Wow, it seems like the usage of Twitter increases from November to next year's October and then suddenly drops to the bottom and start to increase again, Why is that? Maybe we can check on the whole dataset. Since the possibilty to get wrong month due to utc_offset is not so great.

Include year in the plot this time, maybe not all years have the same pattern.

Ah-hah, it turns out that there are more tweets in 2014 than other years. But the authors only colleted data before the November of 2014. And the usage of Twitter increases through out the year, but very likely, it's just because more people start to use Twitter over time.\ We will keep in mind that twitter usage grows as time goes by, and that the data in year 2014 is not complete, and then continue our study of factors infuencing retweet count. We would expect that the number of retweets also grow as time goes by.

Clearly, they didn't collect all the data for the last day : ) But we can see the overall trend for the number of retweets is growing.
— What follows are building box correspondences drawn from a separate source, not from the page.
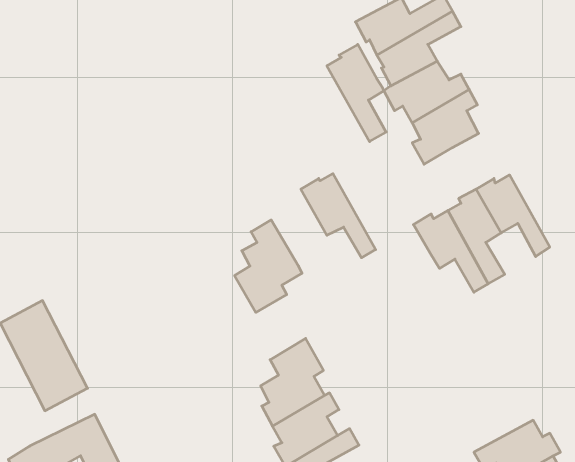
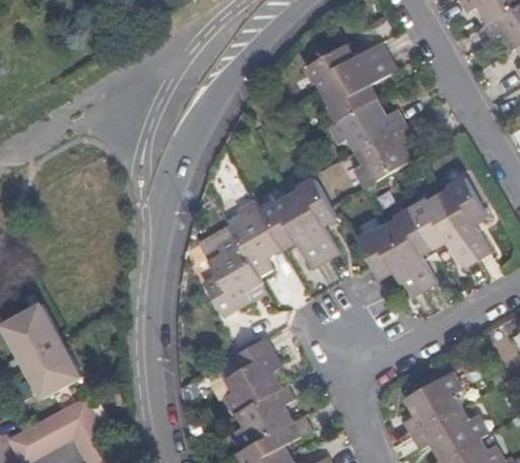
building: [327,44,386,142] -> [287,177,338,260]
building: none -> [439,177,488,258]
building: none -> [230,200,282,274]
building: none -> [401,373,459,434]

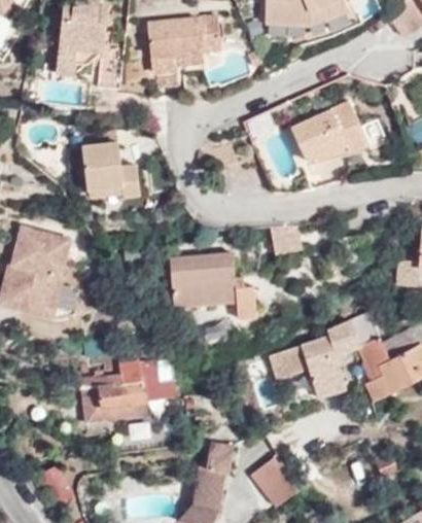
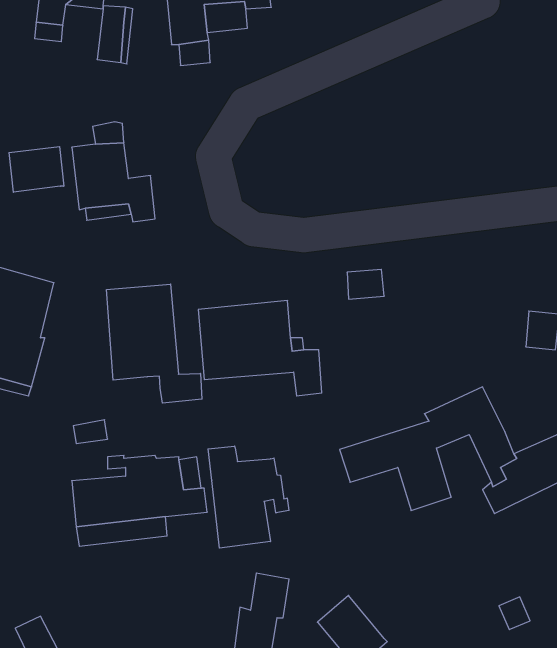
building: [292,102,367,161] -> none
building: none -> [9,147,64,192]
building: none -> [107,284,202,403]
building: none -> [208,446,289,548]

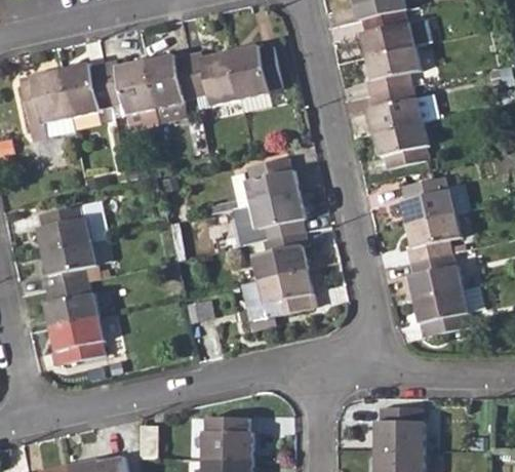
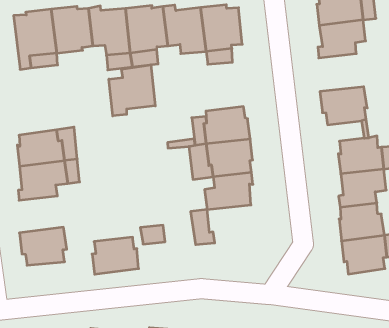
building: [368,85,423,132] -> none
building: none -> [109,65,155,116]
building: [259,269,313,316] -> none
building: [43,280,97,326] -> [92,237,139,274]

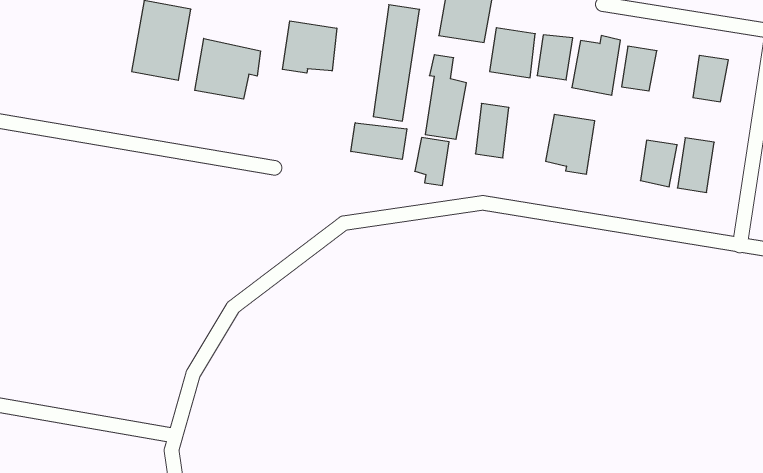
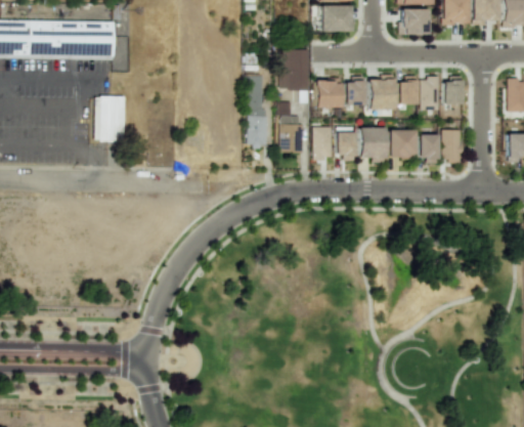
building: [282,21,337,73] -> none
building: [195,38,260,99] -> none
building: none -> [422,77,440,110]
building: [351,123,407,159] -> none
building: none -> [390,129,417,157]
building: [415,138,449,185] -> [337,132,355,160]

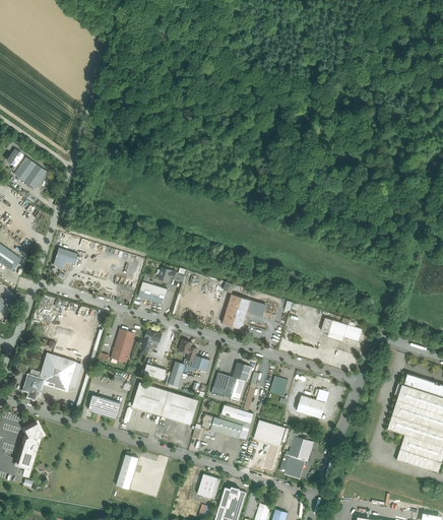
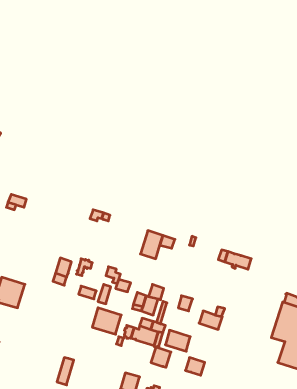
building: [138,281,168,304] -> none
building: [132,382,169,415] -> none
building: [88,394,121,418] -> none
building: [289,436,314,461] -> [151,347,171,367]

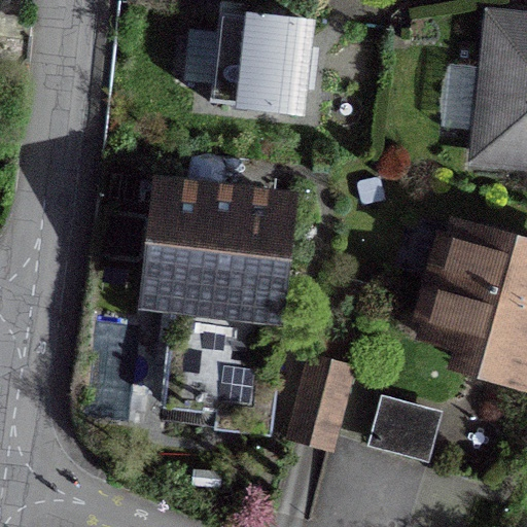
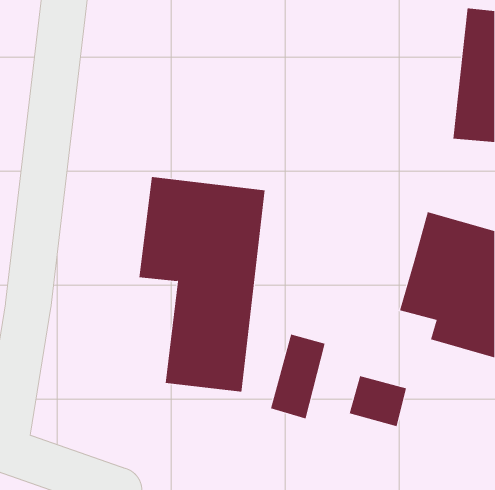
building: [207,10,305,109] -> none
Step 3.3 Retweet Count and Time of Tweeting

Now let's check out how tweeting time (hour and day of the week) effects the retweet_count. We will focus on non_retweets (explained in step 3.1).

Step 3.3.1 distribution of retweet_count

First extract non_retweets(original posts and replies) and check the distribution of retweet count.
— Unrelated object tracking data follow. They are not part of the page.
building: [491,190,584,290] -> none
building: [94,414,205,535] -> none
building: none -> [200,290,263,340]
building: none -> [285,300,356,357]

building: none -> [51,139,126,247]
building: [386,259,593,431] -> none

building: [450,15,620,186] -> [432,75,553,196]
Since we want to find out how to maximize retweet count, we will focus on those tweets that are retweeted at least 10 times below.

We first check out how they are distributed.

It is close to power law distribution. Now, finally we will get to know if we can maximize our retweet_count by choosing the right time.

Step 3.3.2 Daily and Weekly Pattern

We group by day of the week and hour to see if the pattern for the most tweeted ones is different from the overall pattern

From the above figure, we can tell that the number of most retweeted origianl tweets and replies don't follow the general trend to increase from 5-11h and 12-21h. instead, most of these tweets are posted during 9.a.m.-11 a.m. \ But does the posting time actually affect retweet count? We can first check the correlation with a regression model.

We notice that for hour 9 and 10, there's small but siginficant postive correlation with retweet count. \ We set 9.a.m. and 10 a.m. to be the peak hours and furthur anlayze the correlation with varying threshold of retweet counts.

There is a small (0.16), but significant (p < 0.05) positive correlation when N <=30, which may indicate that if you just started out on Twitter, maybe you can try tweeting at 9 or 10 a.m.

We don't have enough data available to train a decent classifier, so instead of propensity score matching,we will find some users to examine if the time of posting influences the retweet count.

User 18670 have 824 tweets that are tweeted more than 10 times. We take a closer look at his/her tweets.

Though user 18670 tweeted very often during the peak hours, the time of the tweet doesn't show effect on the number of retweets he/she gets. So when you already have a lot followers(rember this is the same super influencer we analyzed in step 2.3), maybe you can tweet whenever you want.

Step 3.3.3 Can you get more tweet on holidays?

To analyze the effect of holiday, we choose the most celebrated holiday in English speaking countries:Christmas. In the analysis below we keep countries where Christmas is a national public holiday. Specifically, users with language: en en-gb es fr nl pt\ We exclude year 2014 from our analysis here, since that year's data is not complete(see step 3.2)

Group by day of the year, and get the average retweet count for each day.

The average number of retweets clearly peaked on Christmas eve, maybe a good time to tweet!